Escucha este artículo
Audio generado con IA de Google
/
Informes recabados por la AP con fuentes oficiales y médicas indicaron que unas 25 personas resultaron heridas, en su mayoría en Montero, ciudad vecina a Santa Cruz. Un médico del hospital estatal dijo que atendieron a por lo menos 18 personas.
También se registraron marchas en La Paz, Cochabamba, Oruro y Potosí, mientras en Sucre la marcha fue de apoyo a la autonomía cruceña.
Los reportes indican que no hubo violencia en esas manifestaciones, con excepción de la realizada en El Alto, vecino a La Paz, donde los participantes, afines al gobierno, atacaron el canal de televisión del prefecto, José Luis Paredes, señalado de apoyar a los autonomistas.
En la ciudad de Santa Cruz, donde se concentra el grueso del electorado, la jornada transcurrió en calma. El presidente de la Corte Electoral del departamento, Mario Orlando Parada, dijo que el 91% de las mesas funcionaron con normalidad, que la violencia fue "focalizada" y alentada por grupos afines al gobierno.
En la localidad rural de San Julián, un reducto del presidente Evo Morales, campesinos mayormente migrantes del interior y vecinos no permitieron la votación. Quemaron urnas, papeletas de votación y cortaron la principal ruta.
En el Plan Tres Mil, una barriada pobre de Santa Cruz, se registraron batallas campales en las calles entre bandos rivales. Aunque hay gente que apoya el estatuto de Santa Cruz, una mayoría la rechaza en este barrio habitado por migrantes del interior o hijos de ellos.
Al caminar por las calles sucias y malolientes se palpa que la disputa por la autonomía no sólo enfrenta al gobierno con los influyentes grupos económicos de la región, también la confrontación es entre rico y pobres, entre cambas (cruceño) y collas (del occidente).
"Yo soy camba, mis padres son del interior (occidente), y mi padre se sacó la mugre trabajando en el campo y los cívicos (autonomistas) dicen ahora: collas de m…, váyanse, eso no me gusta, eso me duele. No soy masista (simpatizante del gobierno)", dijo a la AP, Alfredo Blanco un soldador de 35 años.
"Todos somos cruceños aquí en el Plan Tres Mil y defendemos a Santa Cruz, pero no a estos maleantes (líderes autonomistas). Esa es la diferencia. Queremos una Santa cruz, digna, no de pícaros", expresó Eduardo Quispe, taxista de 46 años y padre de cuatro cuatro hijos.
El prefecto (gobernador) de Santa Cruz, Rubén Costas dijo que la jornada era un éxito y calificó los incidentes de "aislados".
En La Paz, el ministro de Gobierno, Alfredo Rada dijo que "carece de falsedad cualquier evaluación que diga que la jornada fue tranquila y exitosa". "Hubo confrontación, violencia e irregularidades", acotó.
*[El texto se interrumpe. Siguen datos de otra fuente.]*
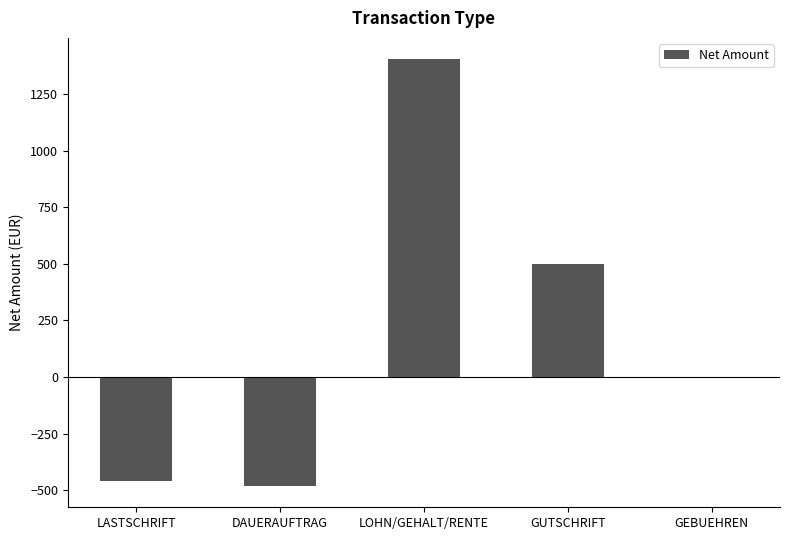

What value does the data have at DAUERAUFTRAG?

-481.7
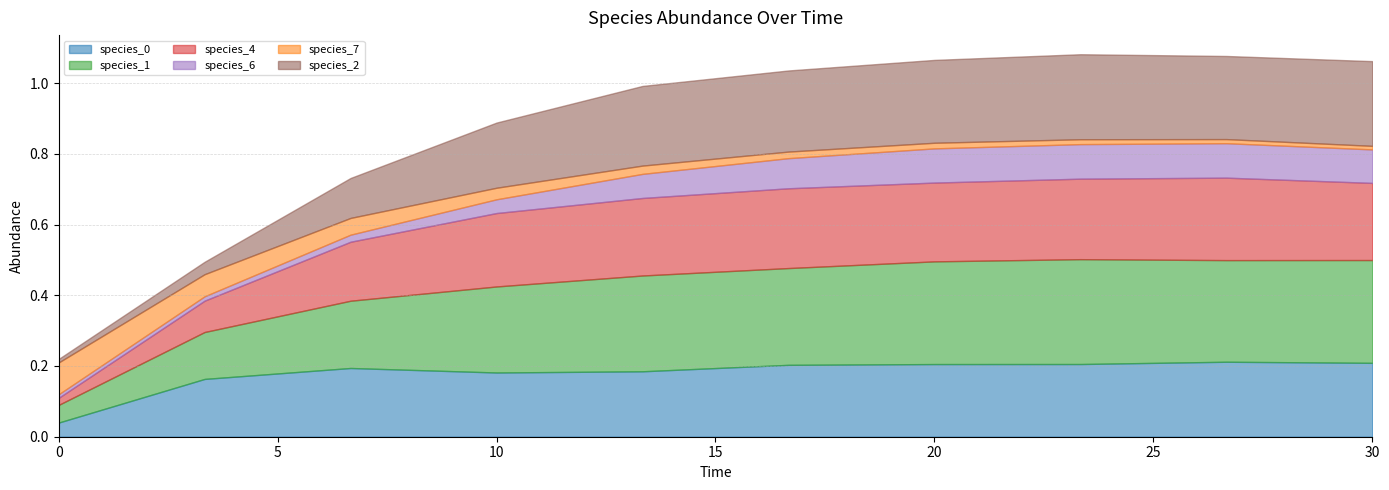

True or false: species_7 has a value of 0.0 at 16.666666666666668.

True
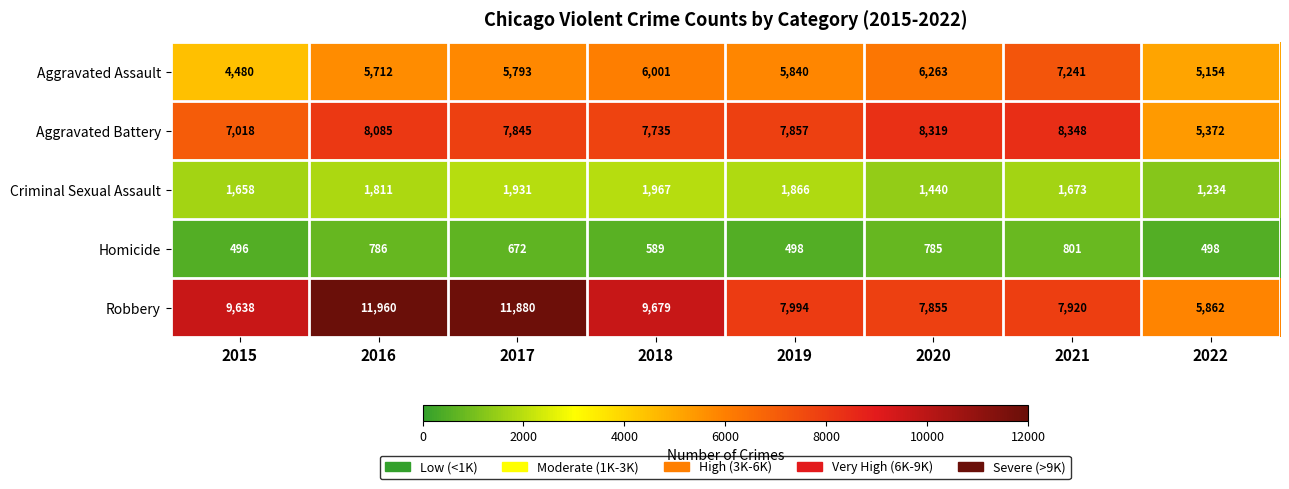

What is the difference between the highest and lowest values at 2019?

7496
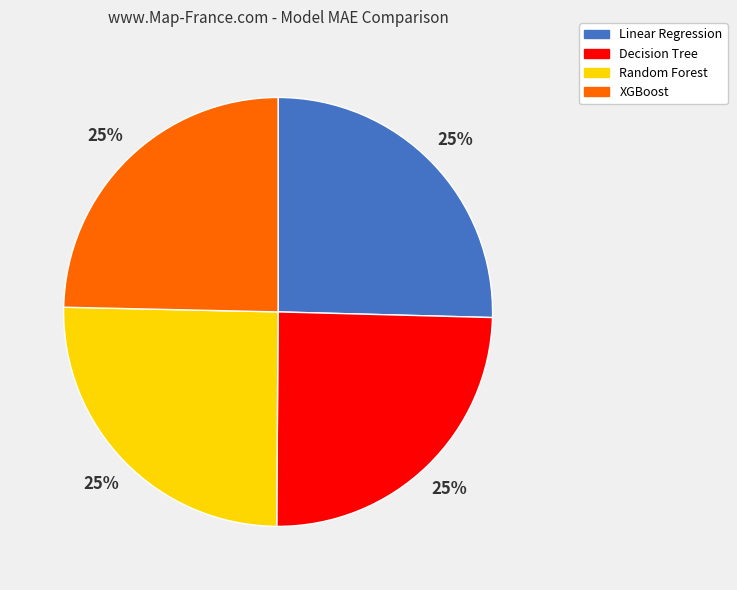

Does XGBoost account for over 50% of the chart?

No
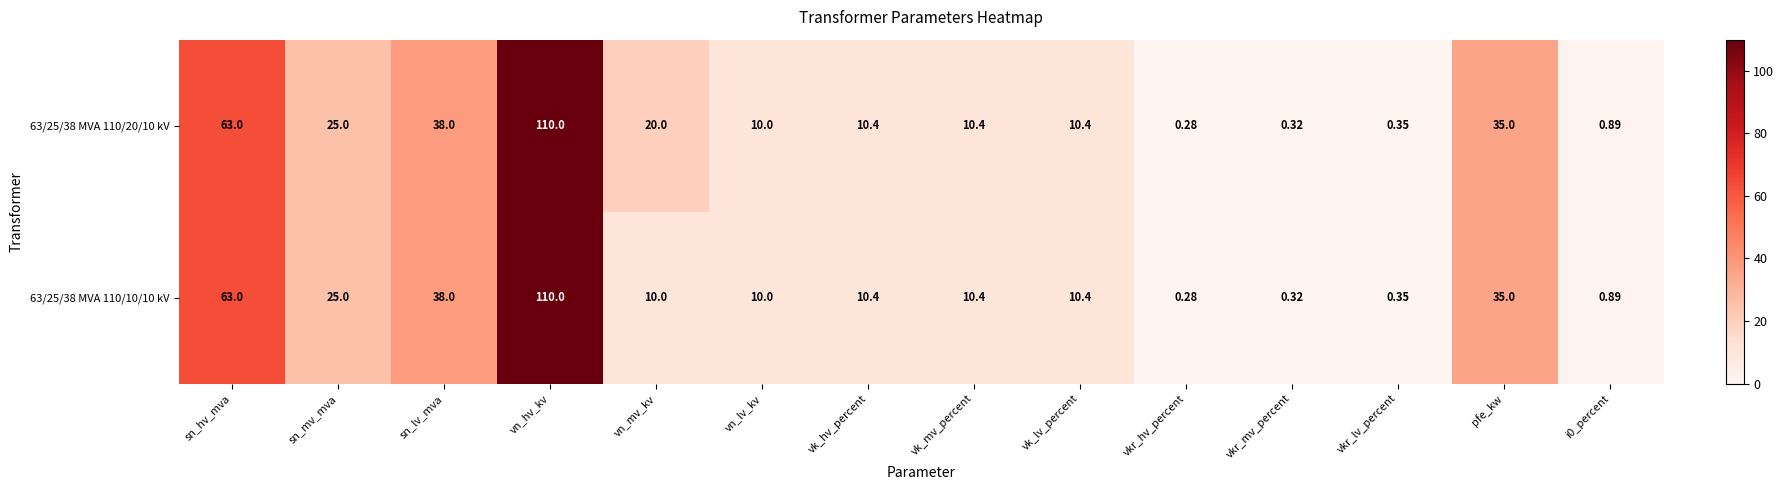

At which label does 63/25/38 MVA 110/20/10 kV first exceed 10?

sn_hv_mva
Históricamente Santa Cruz que contribuye con el 30 por ciento del Producto Interno Bruto del país, luchó por una mayor descentralización del gobierno central, pero a partir de la llegada de Morales al poder sus líderes comenzaron a hablar de autonomía y el referendo en votación no fue concertado con el gobierno central.
Morales calificó de ilegal y separatista el proyecto varias veces.